The hybrid models takes risk out of introducing a new way of identifying chemical entities that would replace targeted therapies known as biologicals. The company's platform technology also enables the exponentially improving cost of manufacturing because chemicals are much cheaper to manufacture than biological products. 

Opportunity: 

Research and Development expenditure by chemical businesses in the UK is £612m and pharmaceutical businesses is £4.1bn.

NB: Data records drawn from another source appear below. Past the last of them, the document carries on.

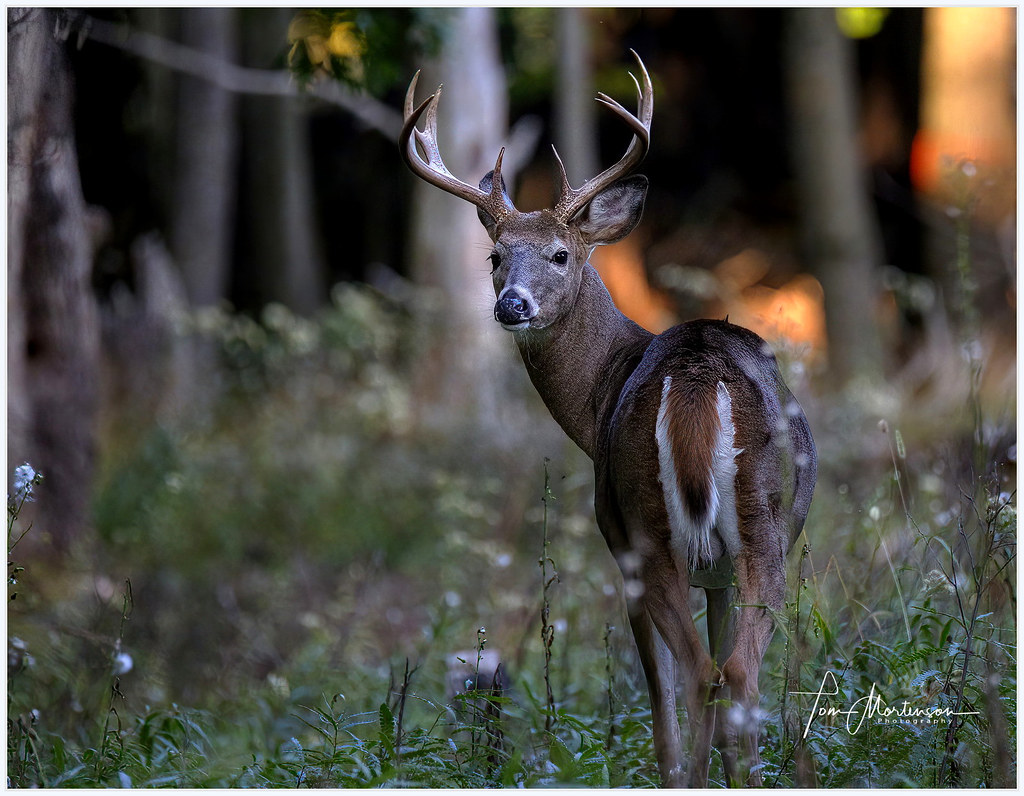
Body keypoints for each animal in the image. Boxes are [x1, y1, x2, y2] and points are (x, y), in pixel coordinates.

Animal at [399, 52, 815, 786]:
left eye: (560, 254)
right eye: (495, 256)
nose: (511, 304)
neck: (598, 399)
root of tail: (696, 379)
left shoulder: (617, 543)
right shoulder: (715, 579)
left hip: (648, 529)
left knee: (700, 675)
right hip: (763, 528)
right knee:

Historically, the synthesis of chemicals has had a huge impact on human technological progress. For example, synthetic chemicals are a key component of 60% of medicines, > 90% of agrochemicals, >90% of coatings, 100% of propellants, 100% of performance materials, 100% of batteries, 100% of photoresists (materials used in making microcircuits)and oLEDs (‘organic light emitting diodes used in TVs for example), and 100% of fuels and lubricants.

The ability to make, test and improve the design of these ‘functional’ molecules is a major step in the exploitation of discoveries in genetics, renewable energy, electronics, material science and biology. In effect, it is only by using the creative science of synthetic chemistry that these discoveries can be translated into economic and humanitarian benefits.